### [DOCUMENT SEGMENT]
The static analysis of our code base has identified lately several several issues in the C++ code that I had to fix. Once again, this help me I realize how it is to make mistakes that are usually hard to find by just looking at the code (with a human eye). I believe it is worth sharing a few of these issues. I cannot post my actual code, it would be too complex anyway, but I will use some simple snippets that exhibit the same problems found in code. These will help you (hopefully) to easily understand the problem and the solution.
Deleting elements from a vector in a loop
The first problem to discuss is erasing elements from a container, such as std::vector
, in a loop. Our code looked similar to the following, simplified snippet:
int main() { std::vector<int> data{ 1,1,2,3,5,8,13,21,34,55 }; for (auto it = data.begin(); it != data.end();) { /* do something with *it */ if (*it % 2 == 0) { data.erase(it); } else { ++it; } } for (auto const& e : data) std::cout << e << '\n'; }
Here, we have a vector containing data and a loop where each element of the vector is checked to match some condition and those who do are removed from the container. Can you spot the problem?
To remove an element, we use std::vector::erase. This removes the element at the specified position and invalidates the iterators and references at or after the point of the erase, including the end()
iterator. What happens is that when an element is removed, the iterator is not incremented, so the next loop will process the element that was just removed. And that’s not going to end well.
The fix is pretty simple: assigned the value returned by erase()
, which is the iterator following the removed element, to the it
variable.
it = data.erase(it);
That’s the fix. But can we do better? Yes, we can use a generic algorithm to remove all the elements that we want. For this purpose, we can use std::remove_if. We can replace the for loop from above with the following:
data.erase(std::remove_if(data.begin(), data.end(), [](int const n) {return n % 2 == 0; }), data.end());
You should prefer using standard algorithms when possible because, in general, you’ll write less code and that code is less likely to be prone to bugs.
Returning without releasing dynamically allocated memory
The second example I want to bring up is a memory leak that occurs in a function that allocates memory and then returns without releasing it. This can be exemplified with the following snippet:
void Process(int* ptr) { std::cout << *ptr << '\n'; delete ptr; } void Demo(int const limit) { int* ptr = new int(rand() % 100); if (*ptr > limit) { return; } Process(ptr); }
This may look silly, but imagine that instead of an int
there is a user-defined class and there are several checks on the object (or maybe related data) and in some cases the execution of the function should stop. Otherwise, the allocated object is passed to a function (that perhaps takes ownership of it). It only takes a little lack of attention (especially if this is an longer, more complex function) to forget to delete the allocated memory before returning from the function.
The fix is to use a std::unique_ptr which has the advantage of releasing the own dynamically allocated object when going out of scope.

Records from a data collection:
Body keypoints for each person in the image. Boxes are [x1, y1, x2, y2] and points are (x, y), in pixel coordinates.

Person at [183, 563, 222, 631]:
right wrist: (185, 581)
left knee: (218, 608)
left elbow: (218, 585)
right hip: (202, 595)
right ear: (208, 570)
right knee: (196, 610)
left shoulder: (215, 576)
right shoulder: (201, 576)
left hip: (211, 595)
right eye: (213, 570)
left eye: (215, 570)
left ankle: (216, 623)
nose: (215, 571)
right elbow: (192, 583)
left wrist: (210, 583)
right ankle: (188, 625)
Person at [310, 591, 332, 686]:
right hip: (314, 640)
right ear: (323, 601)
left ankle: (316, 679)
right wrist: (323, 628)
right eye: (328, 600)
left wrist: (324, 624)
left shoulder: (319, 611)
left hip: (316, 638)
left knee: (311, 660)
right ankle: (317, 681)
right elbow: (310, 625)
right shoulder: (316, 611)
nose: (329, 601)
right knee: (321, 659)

---

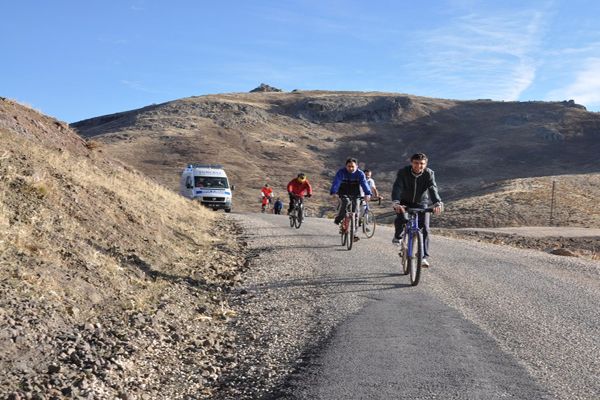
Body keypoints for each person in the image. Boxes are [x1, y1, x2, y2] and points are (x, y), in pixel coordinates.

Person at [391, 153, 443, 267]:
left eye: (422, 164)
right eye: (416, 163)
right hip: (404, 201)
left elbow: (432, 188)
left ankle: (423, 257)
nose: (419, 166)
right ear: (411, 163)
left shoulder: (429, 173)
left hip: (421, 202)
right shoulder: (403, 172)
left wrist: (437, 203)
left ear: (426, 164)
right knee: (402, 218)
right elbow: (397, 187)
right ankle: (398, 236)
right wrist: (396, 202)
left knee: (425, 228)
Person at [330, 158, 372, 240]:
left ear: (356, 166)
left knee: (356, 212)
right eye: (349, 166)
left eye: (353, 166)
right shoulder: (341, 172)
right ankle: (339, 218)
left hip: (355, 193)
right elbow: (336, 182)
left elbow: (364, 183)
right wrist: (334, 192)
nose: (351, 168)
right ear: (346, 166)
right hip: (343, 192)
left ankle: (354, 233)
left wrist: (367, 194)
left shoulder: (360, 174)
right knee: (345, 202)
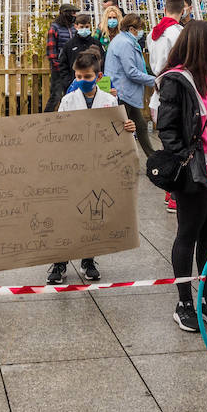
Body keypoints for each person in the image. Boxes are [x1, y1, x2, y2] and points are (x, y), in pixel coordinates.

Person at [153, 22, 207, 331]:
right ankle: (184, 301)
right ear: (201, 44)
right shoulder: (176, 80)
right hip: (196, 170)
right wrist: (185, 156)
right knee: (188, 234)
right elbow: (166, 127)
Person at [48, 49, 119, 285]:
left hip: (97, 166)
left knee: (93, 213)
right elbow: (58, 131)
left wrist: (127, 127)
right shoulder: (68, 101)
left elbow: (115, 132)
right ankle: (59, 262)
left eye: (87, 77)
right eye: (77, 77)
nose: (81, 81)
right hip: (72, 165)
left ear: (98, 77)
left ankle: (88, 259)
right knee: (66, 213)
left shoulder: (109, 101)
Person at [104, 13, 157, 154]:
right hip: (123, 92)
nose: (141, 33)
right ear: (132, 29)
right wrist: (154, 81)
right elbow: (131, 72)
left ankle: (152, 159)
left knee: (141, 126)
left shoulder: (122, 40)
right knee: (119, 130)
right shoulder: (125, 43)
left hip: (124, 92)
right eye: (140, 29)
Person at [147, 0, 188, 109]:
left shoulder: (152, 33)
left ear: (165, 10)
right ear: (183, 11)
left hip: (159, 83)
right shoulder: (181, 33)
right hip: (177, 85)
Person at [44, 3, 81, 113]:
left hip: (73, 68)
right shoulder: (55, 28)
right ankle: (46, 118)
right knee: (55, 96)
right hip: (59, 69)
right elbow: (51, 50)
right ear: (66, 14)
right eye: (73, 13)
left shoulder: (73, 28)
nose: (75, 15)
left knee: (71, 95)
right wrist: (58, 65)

* * *

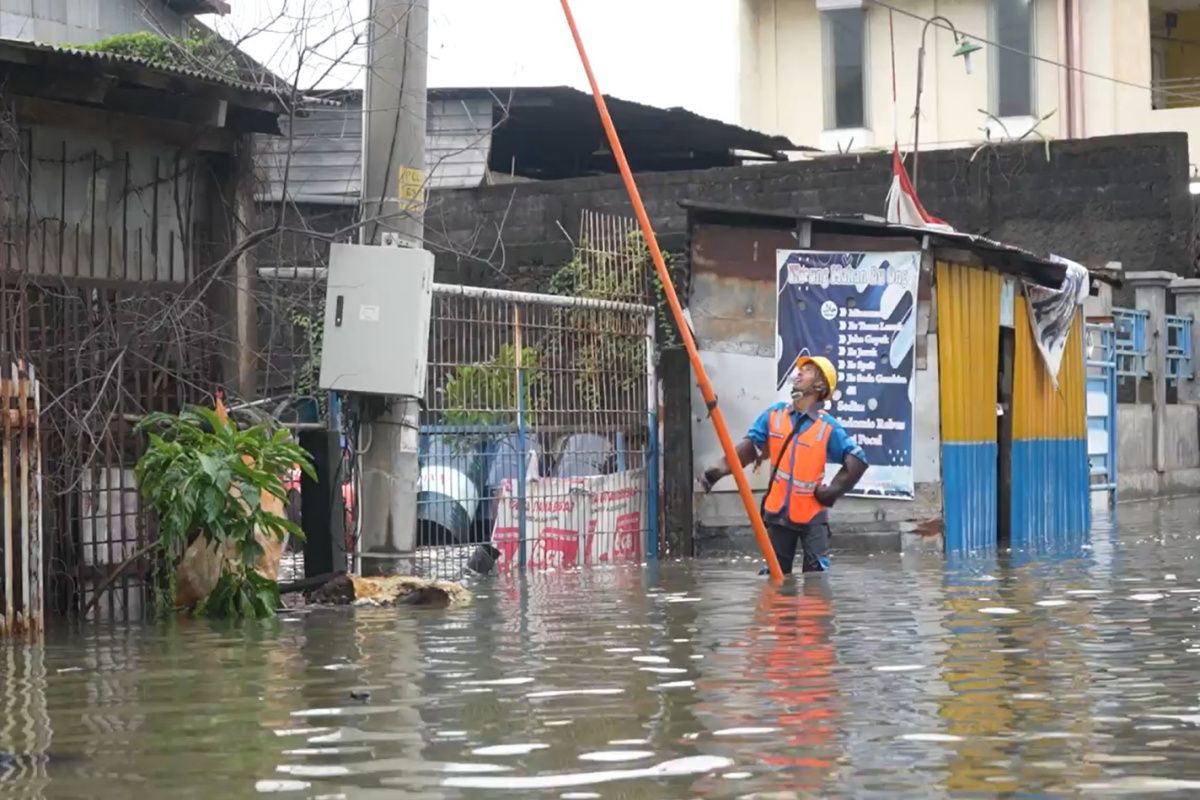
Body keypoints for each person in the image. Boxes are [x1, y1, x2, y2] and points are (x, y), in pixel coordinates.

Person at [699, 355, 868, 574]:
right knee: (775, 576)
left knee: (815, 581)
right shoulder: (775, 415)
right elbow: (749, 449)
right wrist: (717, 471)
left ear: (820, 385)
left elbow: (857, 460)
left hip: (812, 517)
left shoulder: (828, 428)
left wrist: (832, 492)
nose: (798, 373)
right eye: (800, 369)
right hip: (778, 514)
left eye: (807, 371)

### [WHAT TO DO]
• 1. In the text on C++ static analysis issues, what iterator does std::vector::erase return?
• 2. Carry on the text about C++ static analysis issues from the point where it stops.

### [EXPECTED RESULTS]
• 1. The iterator following the removed element.

• 2.
void Demo(int const limit) { std::unique_ptr<int> ptr = std::make_unique<int>(rand() % 100); if (*ptr > limit) { return; } Process(ptr.release()); }
If you need to pass the underlying object to a function that takes a raw pointer and assumes ownership of the object, just use std::unique_ptr::release(). This disconnects the managed object from the smart pointer giving ownership to the caller who is responsible for releasing it.
And this leads to the next issue…
Confusion between release and reset
The std::unique_ptr
class has two methods:
- release(): releases the managed object giving ownership to the caller.
- reset(): replaces the managed object with another one (it takes a null argument as default value); if the smart pointer holds a non-null pointer to an object that object is deleted.
The following snippet contains an error:
std::unique_ptr<int> MakeObject(int const limit) { std::unique_ptr<int> ptr = std::make_unique<int>(rand() % 100); if (*ptr > limit) { ptr.release(); } return ptr; }
If the condition is not met, the managed object is released. But the actual intention is to delete it. This leads to a memory leak. The correct call is to reset():
std::unique_ptr<int> MakeObject(int const limit) { std::unique_ptr<int> ptr = std::make_unique<int>(rand() % 100); if (*ptr > limit) { ptr.reset(); } return ptr; }
More about memory leaks
We’ve seen above how we can use std::unique_ptr
to avoid leaking objects allocated on the heap. But what if we need to allocate and release an array of objects? The std::unique_ptr
class supports arrays but it comes with trade offs such as: the size is fixed, copying is not possible, std::unique_ptr<[]>
is not a container and therefore not compatible with algorithms and concepts. But there are containers, such as std::vector
, that can be used for this purpose.
As an example, let’s take the following snippet:
void Demo() { DWORD size = 0; TCHAR* buffer = nullptr; BOOL ret = ::GetUserName(nullptr, &size); if(!ret && ::GetLastError() == ERROR_INSUFFICIENT_BUFFER) buffer = new TCHAR[size]; if (buffer) { ::GetUserName(buffer, &size); std::cout << buffer << '\n'; } }
Many Windows API require a buffer of a certain size. But you can call them with a null buffer and they return the size required for the buffer so that you can allocate the necessary memory. This is what happens in this snippet, that retrieves and prints the name of the current user. But the allocated buffer is never released (because of a mistake). This can be entirely avoided by using a std::vector
which takes care of allocations and deallocations internally.
void Demo() { DWORD size = 0; std::vector<TCHAR> buffer; BOOL ret = ::GetUserName(nullptr, &size); if (!ret && ::GetLastError() == ERROR_INSUFFICIENT_BUFFER) buffer.resize(size); if (!buffer.empty()) { ::GetUserName(buffer.data(), &size); std::cout << buffer.data() << '\n'; } }
No matter how this function returns (normally or even because of an exception) the memory allocated by the std::vector
object is released at that point.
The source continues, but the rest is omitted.